While this is the outward focus, there is still a backbone of technology. This houses the vulnerabilities that we exploit. Historically, the general attack has been the 51 percent among others. There have been variations of this and others. Recently a newer attack has become more prevalent in certain configurations. This ingenious attack deserves a greater level of attention and applause.
This attack by far is not the first and certainly won't be the last.
In 2022, there was an attack where over two billion dollars were liberated from a company. Many of these attacks had been perpetrated by persons and groups in North Korea.
This time around, the target was the Binance coin.
This wasn't their first rodeo. In 2019, the company was successfully attacked. This time the amount involved was approximately seven thousand Bitcoins - or 40 million dollars. In this round of "We Pwned You," the compromise was initially valued at 100 to 110 million dollars. The updated estimates were changed to the attackers liberating two million BNB tokens, valued at around 568 to 570 million dollars.
With this attack, the focus was on the bridge between the blockchains. For this, they were targeting the Binance Smart Chain (BSC) token hub.
The bridge is pretty much like it sounds. There is a link between two blockchains.
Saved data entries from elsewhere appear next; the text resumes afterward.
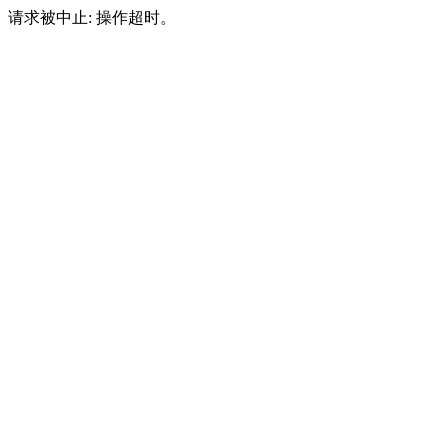
请求被中止: 操作超时。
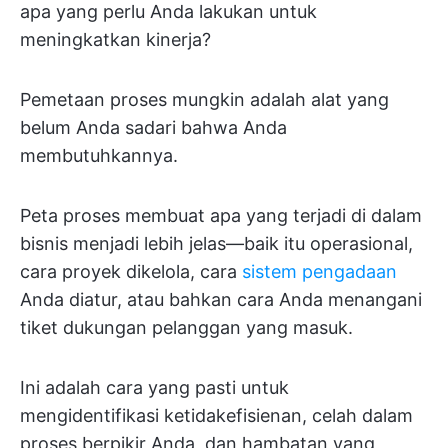
apa yang perlu Anda lakukan untuk
meningkatkan kinerja?
Pemetaan proses mungkin adalah alat yang
belum Anda sadari bahwa Anda
membutuhkannya.
Peta proses membuat apa yang terjadi di dalam
bisnis menjadi lebih jelas—baik itu operasional,
cara proyek dikelola, cara
sistem pengadaan
Anda diatur, atau bahkan cara Anda menangani
tiket dukungan pelanggan yang masuk.
Ini adalah cara yang pasti untuk
mengidentifikasi ketidakefisienan, celah dalam
proses berpikir Anda, dan hambatan yang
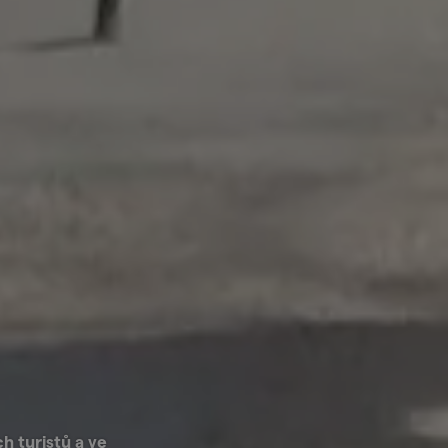
h turistů a ve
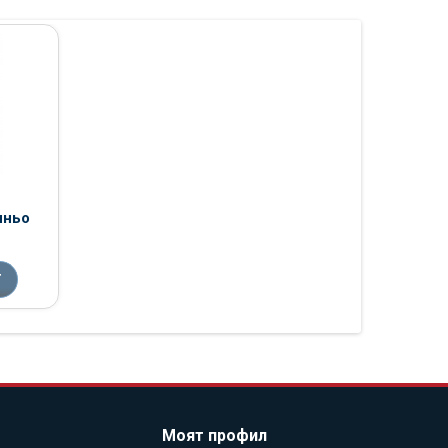
иньо
Т
Моят профил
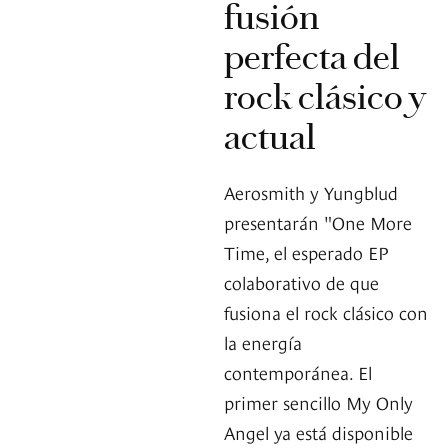
fusión
perfecta del
rock clásico y
actual
Aerosmith y Yungblud
presentarán "One More
Time, el esperado EP
colaborativo de que
fusiona el rock clásico con
la energía
contemporánea. El
primer sencillo My Only
Angel ya está disponible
This acts like a bridge between the two to facilitate the communication. The communication across the bridge allows for the tokens to be transferred from one blockchain (platform) to another blockchain (platform). This attack point has been a focus for some time.
Pre-attack, the group would have reviewed a threat assessment. The blockchain attacks usually take time and resources, so the weak points would have been looked at more closely. The bridge process provided this with multiple points to attack.
Once this was compromised, the attackers were able to move the tokens off of the Binance network. This vulnerability leveraged an issue with the smart contract. This allowed the attacker to create fraudulent transactions and have the tokens sent to their crypto wallet. Since the smart contracts don't require human interaction to execute (by definition), this was done relatively quickly.
After the attack, they began to move the funds across different liquidity pools. This acted to move the BNB into other assets and quasi-clean it. Only an estimated 70 to 80 million dollars were taken off the blockchain. The remaining money stayed on the blockchain and is not accessible to the attacker(s).
After noticing the anomalous activity, Binance temporarily halted activity and new blocks on the BSC. After the heist, the co-founder of Binance announced the issue was contained. Of the stolen funds off of the blockchain (70 to 80 million dollars), approximately seven million dollars had been frozen.
The attack, while interesting on its own, does highlight the need for creative minds to test and re-test any company's processes and infrastructure. We have to stop only using a checklist and hoping we are good. Without a proper and robust pen-test, companies will continue to have issues.